Algunos días más tarde, el viejo sacerdote viene a visitar al sucesor de Ali Hafed. Desde que abrió la puerta del salón, nota el fulgor luminoso proveniente de debajo de la chimenea, se precipita y grita:
- ¡He aquí un diamante! ¿Ali Hafed ha vuelto?
- Oh , no. Ali Hafed no ha vuelto, y eso no es un diamante. No es sino una piedra que encontré justo allí, en nuestro propio jardín.
- Pero, insiste el sacerdote, te aseguro que sé reconocer un diamante cuando veo uno. Estoy seguro que se trata de un diamante.

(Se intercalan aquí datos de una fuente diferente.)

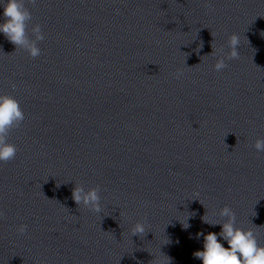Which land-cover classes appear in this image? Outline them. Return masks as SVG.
Returning a JSON list of instances; mask_svg holds the SVG:
<instances>
[{
    "label": "clouds",
    "instance_id": "obj_1",
    "mask_svg": "<svg viewBox=\"0 0 264 264\" xmlns=\"http://www.w3.org/2000/svg\"><path fill=\"white\" fill-rule=\"evenodd\" d=\"M36 4L37 0H0L4 18L3 22L0 23V33L4 34L16 50L26 52L32 59H36L41 55L38 42L45 39L39 23L32 26V35H29L28 27L33 17L28 5L35 7ZM204 7L209 11L214 10L210 0H205ZM114 12L118 15L119 9H114ZM227 45L229 50L225 53L221 49L220 55L213 66L216 72H221L228 67L226 61L240 58L238 51L240 46L239 35L232 33L228 37ZM211 53L215 54L213 46ZM183 75V71L177 69L173 78L179 80ZM13 88H15V85H13ZM24 120L25 113L19 100L11 94H0V163H8L16 158L18 148L9 141V136L13 130L22 125ZM253 147L257 153L264 152V138H257ZM72 199L78 209L84 207L97 214L102 211L100 187L98 185L85 190L82 185L75 184L72 189ZM219 216L225 218L222 223H210L205 215L203 216L202 219L205 223L212 226L221 225V231L219 233L208 232L206 235L200 233L199 235L203 236V250L195 251L193 257L202 261V264H264V244L258 241L257 234L252 229L237 226L236 214L227 205L219 210ZM5 217L6 214L0 210V218ZM145 223L137 222L131 229V236H146L148 231ZM184 227H189L187 222ZM27 230V224L22 223L16 227V231L20 235L26 234ZM218 237L226 241L228 246L225 247Z\"/></svg>",
    "mask_w": 264,
    "mask_h": 264
}]
</instances>
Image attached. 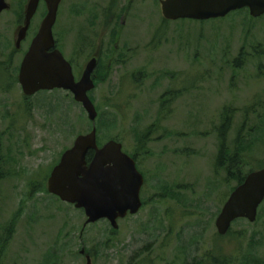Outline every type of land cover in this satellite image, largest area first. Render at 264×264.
Returning <instances> with one entry per match:
<instances>
[{
  "label": "rangeland",
  "instance_id": "1",
  "mask_svg": "<svg viewBox=\"0 0 264 264\" xmlns=\"http://www.w3.org/2000/svg\"><path fill=\"white\" fill-rule=\"evenodd\" d=\"M0 17V264H181L183 256L264 264V206L221 239L216 220L238 186L215 171L221 140L247 175L264 168V16L168 21L161 0H62L54 35L80 79L98 55V143L115 140L145 177L136 215L84 226L83 210L48 193V179L79 135L93 129L65 91L26 98L23 58L46 17L42 2L19 50L28 0ZM67 59V60H68ZM230 129L221 137L223 122ZM8 238L4 243V239ZM222 256V257H223ZM219 257V256H218ZM134 259V260H132Z\"/></svg>",
  "mask_w": 264,
  "mask_h": 264
},
{
  "label": "water",
  "instance_id": "2",
  "mask_svg": "<svg viewBox=\"0 0 264 264\" xmlns=\"http://www.w3.org/2000/svg\"><path fill=\"white\" fill-rule=\"evenodd\" d=\"M41 2L46 4L47 14L23 58L19 84L28 98L42 91L71 93L93 123L92 131L79 135L73 146L62 154L48 179V193L83 210L87 217L84 226L105 219L113 229H118L119 219H125L129 214L136 215L141 210L144 177L135 160L124 152L121 143L111 140L101 147L98 143V111L89 97V92L95 89L93 75L98 61L92 59L77 80L72 64L57 49L54 27L62 0H28L16 49L19 50L26 40ZM161 5L164 19L173 22L223 19L243 9H248L252 18L264 16V0H161ZM8 9L6 0H0V17ZM90 152L94 156L88 162ZM263 201L264 168L250 173L245 182L231 193L216 220L219 235H226L239 219L254 223ZM84 253L85 249L81 251ZM86 258V264H93L89 255Z\"/></svg>",
  "mask_w": 264,
  "mask_h": 264
},
{
  "label": "trees",
  "instance_id": "3",
  "mask_svg": "<svg viewBox=\"0 0 264 264\" xmlns=\"http://www.w3.org/2000/svg\"><path fill=\"white\" fill-rule=\"evenodd\" d=\"M75 72H78L77 67H75ZM230 129V118L226 119L223 122V125L221 127V137L223 134L227 133ZM246 147L247 143L245 142L237 141V145L233 150H231L230 146H228V143L226 140H221V145L219 147V154L217 156V160L215 163V171H225L226 177L228 181H235L237 184H241L243 180L245 179L246 175L242 172L243 169V158L240 153H238V150L241 149V146ZM94 156L93 152L89 153L88 156V162L92 160ZM4 165L0 164V183L7 177L8 174H5L3 171ZM8 238L4 239V243L7 242ZM219 256V255H218ZM218 256H208V259L197 261L193 260V262H189V259L186 256H183L182 263L181 264H202L211 262L214 264H221L220 258ZM49 264V263H47Z\"/></svg>",
  "mask_w": 264,
  "mask_h": 264
},
{
  "label": "flooded vegetation",
  "instance_id": "4",
  "mask_svg": "<svg viewBox=\"0 0 264 264\" xmlns=\"http://www.w3.org/2000/svg\"><path fill=\"white\" fill-rule=\"evenodd\" d=\"M56 39V38H55ZM57 49H59L61 52H62V50L58 47V44H57ZM65 57V56H64ZM98 55H93V57L91 58V60L92 59H94V58H96L97 59V61H98V63H99V59H98ZM68 59V58H67ZM90 60V61H91ZM68 61L72 64V66H73V69H75V67H76V61H73V60H71V59H68ZM99 65V64H98ZM76 73H78V72H76ZM96 71H95V73H94V75H93V80H94V82L96 81L95 79H96ZM91 93H89V95H90ZM132 157V156H131ZM133 158V157H132ZM134 160H135V162H136V159L135 158H133ZM136 165H137V167H138V164H137V162H136ZM263 169V168H262ZM253 172V171H252ZM251 173V172H250ZM247 175H249V173L247 174ZM247 175H246V177H247ZM246 177H245V179H246ZM145 178V177H144ZM245 179L243 180V182L241 183V184H243L244 182H245ZM241 184H239V185H241ZM141 200H142V198H141ZM143 202V201H142ZM263 206H264V201H263ZM262 204L260 205V207L262 206ZM260 207H259V209H260ZM259 209H258V214H257V219H258V215H259ZM256 219V220H257ZM240 220H247V219H239V220H237L236 221V223L238 222V221H240ZM248 222H250L249 220H247ZM256 222V221H255ZM254 222V223H255ZM251 223V222H250ZM232 227H233V225H232ZM232 227H231V229H232ZM231 229L228 231V233L226 234V235H224V236H221V235H219L220 237H221V239H223V238H226L227 236H228V234L230 233V231H231ZM219 254H221V255H219V258H220V262H221V264H225L226 262L225 261H222V259L225 257V256H223V254H224V251L222 250V248H220V251H219ZM82 255H85V257H87V255H89V254H87V252L85 251V253L84 254H82ZM90 256V255H89ZM223 256V257H222ZM87 259V258H86ZM132 260H134V259H132ZM208 263H210V264H214V263H211V262H207V263H202V264H208Z\"/></svg>",
  "mask_w": 264,
  "mask_h": 264
}]
</instances>
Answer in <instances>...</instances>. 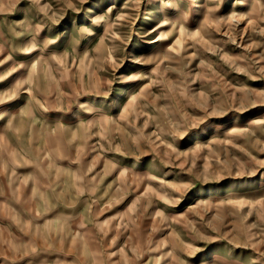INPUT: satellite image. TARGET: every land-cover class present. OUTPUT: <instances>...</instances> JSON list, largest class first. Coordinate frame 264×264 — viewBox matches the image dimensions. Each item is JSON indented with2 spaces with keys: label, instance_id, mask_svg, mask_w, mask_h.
Returning <instances> with one entry per match:
<instances>
[{
  "label": "rangeland",
  "instance_id": "1",
  "mask_svg": "<svg viewBox=\"0 0 264 264\" xmlns=\"http://www.w3.org/2000/svg\"><path fill=\"white\" fill-rule=\"evenodd\" d=\"M0 264H264V0H0Z\"/></svg>",
  "mask_w": 264,
  "mask_h": 264
},
{
  "label": "bare ground",
  "instance_id": "2",
  "mask_svg": "<svg viewBox=\"0 0 264 264\" xmlns=\"http://www.w3.org/2000/svg\"><path fill=\"white\" fill-rule=\"evenodd\" d=\"M201 1L202 0H192V7H193V9H197L198 7H200L201 6ZM98 5V4H97ZM95 12V7L93 8H90L89 10H88V13H87V16H86V18L85 19H87V18H89L90 16H92V14ZM84 19V20H85ZM146 24H150L151 23V21H152V18L150 17V15H147L146 16ZM209 193V192H208ZM210 193H212V190L210 191ZM231 192H227L226 194H230ZM211 196V195H210ZM194 199H195V195H193L192 196ZM213 253V252H212Z\"/></svg>",
  "mask_w": 264,
  "mask_h": 264
}]
</instances>
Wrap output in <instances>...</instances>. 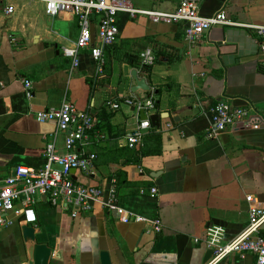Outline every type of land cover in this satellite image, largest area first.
Returning a JSON list of instances; mask_svg holds the SVG:
<instances>
[{
  "label": "crops",
  "instance_id": "1",
  "mask_svg": "<svg viewBox=\"0 0 264 264\" xmlns=\"http://www.w3.org/2000/svg\"><path fill=\"white\" fill-rule=\"evenodd\" d=\"M130 1L139 10L173 12L184 0ZM196 1L202 16L224 11L234 25L215 26L189 44L185 22L156 24L147 16L120 13V35L105 50L103 73L89 50L80 53L77 68L62 54L79 36L77 16L51 17L43 0L0 3V189L19 166L40 170L54 138L57 153L65 154V135L57 134L56 123H40L35 115L67 100L97 120L92 142L80 148L97 155L94 170L73 171L74 180L102 187L105 198L115 187L121 207L163 224L162 232H148L150 226L123 222L99 203L73 219L40 199L35 227L38 241L54 249L52 264H101V252H109L112 264H204L208 249L195 238L212 226L223 227L227 241L245 231L249 195L264 207V38L256 30L264 26V0ZM7 6L14 7L13 14L5 13ZM147 49L158 55L149 77L122 59ZM134 70L148 81L150 92H131ZM25 80L33 84L31 99ZM151 95L159 102L151 115L166 116L159 128L152 125L161 133L162 153L136 163L138 149L126 138L138 117L125 100ZM219 102L249 115L207 139L206 111ZM23 225L18 218L2 230L0 264H32ZM254 258L232 255L220 264H252Z\"/></svg>",
  "mask_w": 264,
  "mask_h": 264
},
{
  "label": "built area",
  "instance_id": "2",
  "mask_svg": "<svg viewBox=\"0 0 264 264\" xmlns=\"http://www.w3.org/2000/svg\"><path fill=\"white\" fill-rule=\"evenodd\" d=\"M4 0H0L2 3ZM46 12L51 17L60 13H68L79 18L80 33L73 46L63 47L62 54L72 62V68L81 64L80 53L89 50L91 57L97 63L98 72L102 73L105 65V50L113 46L120 35L117 16L127 13L132 17L143 15L156 24H178L185 22V40L194 44L203 34L215 26L234 25L224 11L211 17L200 14V6L196 0H184L173 12L155 10H139L130 0H43ZM5 13H14L13 6H7ZM97 17V21L94 18ZM95 27V41L93 43L92 27ZM264 38V26L256 27ZM264 55V43L260 46ZM143 66H153L155 54L153 49H147L140 54ZM25 91L28 99L32 98V82L25 80ZM125 104L133 108L138 117L136 128L127 135V144L132 149L144 146L145 136L152 128L150 119L142 120L141 112L148 118L155 110L153 95L146 99L128 98ZM112 110L120 109L118 104H111ZM206 114L210 116V128L206 133L207 139L216 137L219 133L248 117V110L234 107L228 102H219L211 106ZM35 118L40 123L55 122L57 134L65 135V154L56 151L55 138L46 145L45 165L40 170L19 166L9 176L0 189V242L4 228L11 227L18 218L22 223L36 226L38 215L36 205L40 199H45L50 205L70 212L73 219L92 212L94 204L99 203L109 213L121 217L123 222L138 223L150 226L148 232L160 233L163 224L160 219H148L125 210L118 202L115 187L105 198V191L96 185L77 183L73 178V171L91 174L95 167L97 155L85 153L81 147L92 142L97 126L96 118L88 111L80 110L77 105L64 100L59 107L46 108L38 111ZM172 127V124H168ZM56 134V135H57ZM55 135V136H56ZM103 139L104 135H99ZM152 195L157 189L151 190ZM251 204L249 209L250 224L248 228L234 239H225V229L212 226L206 230L203 238H195L196 244L202 243L205 248L213 251V256L207 264H220L232 255H254L252 264H264V207L255 196L246 197Z\"/></svg>",
  "mask_w": 264,
  "mask_h": 264
},
{
  "label": "water",
  "instance_id": "3",
  "mask_svg": "<svg viewBox=\"0 0 264 264\" xmlns=\"http://www.w3.org/2000/svg\"><path fill=\"white\" fill-rule=\"evenodd\" d=\"M92 38H93V43L95 41V27H92ZM132 78L135 81V85L131 89L132 93H138V92H150L151 87L148 83V81L140 76L137 70H134L132 72ZM1 88V85H0ZM156 92L155 94H157ZM167 118L169 117L168 114ZM166 118V116H159V115H151L149 118L148 116L144 113L141 112V119H150L153 127L159 128L160 127V118ZM22 230V236H23V241L25 244V249H26V255L28 260L32 264H52L53 258H54V249L52 246H50L48 243H41L38 241V234L39 231L35 226H29L24 224L21 227ZM213 256V251L208 250L204 259V264H207L210 259ZM100 261L101 264H112L111 257L109 252H101L100 253Z\"/></svg>",
  "mask_w": 264,
  "mask_h": 264
},
{
  "label": "trees",
  "instance_id": "4",
  "mask_svg": "<svg viewBox=\"0 0 264 264\" xmlns=\"http://www.w3.org/2000/svg\"><path fill=\"white\" fill-rule=\"evenodd\" d=\"M157 57L158 55H155V63L157 61ZM122 59L128 62L129 64H131L132 66L139 67L144 73V75H146L147 77L151 75V70L153 66H150V67L143 66L141 64L140 54L137 56H131L130 54H126ZM105 68H106V62L103 67L102 73L104 72ZM161 91L162 89L160 88L159 94L161 93ZM158 107H159V102L156 101L155 108H158ZM161 141H162V136L159 130L156 128H152V131L150 132V134L145 136L144 146L139 148L138 150H135L134 152V155L136 158L135 162L140 163L141 160L147 156L160 155L162 153Z\"/></svg>",
  "mask_w": 264,
  "mask_h": 264
}]
</instances>
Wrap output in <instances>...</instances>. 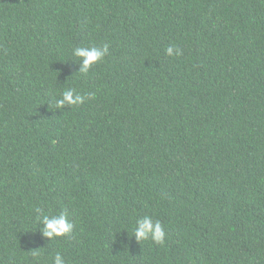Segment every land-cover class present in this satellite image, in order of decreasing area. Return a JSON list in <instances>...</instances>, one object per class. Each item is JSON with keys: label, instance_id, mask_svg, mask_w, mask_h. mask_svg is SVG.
<instances>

Entonces se precipitaron ambos, hacia el viejo jardín, removiendo la arena blanca con sus dedos, y he aquí que aparecieron otras gemas, más bellas y preciosas que la primera.
Es así, y es la pura verdad, como fue descubierta la mina de diamantes de Golcanda, la mina más maravillosa en toda la historia de la humanidad, supera las minas de Kimberley, en Australia. El Koh-i-Noor, que adorna la corona de Inglaterra, el Orloff, el diamante más grande del mundo ostentado por la corona Rusa, y provenientes estos últimos, de la mina de Golcanda.
-Si Ali Hafed se hubiera quedado en su casa, y hubiera examinado su propio campo de arena o en su propio jardín, hubiera sido el poseedor de las “minas de diamante” en lugar de sufrir la extrema pobreza, el hambre y terminar suicidándose en un país extranjero. Pues cada hectárea de esta vieja finca, sí, cada milímetro de tierra, ha provisto desde ese entonces de piedras tan preciosas que, han adornado las coronas de los monarcas.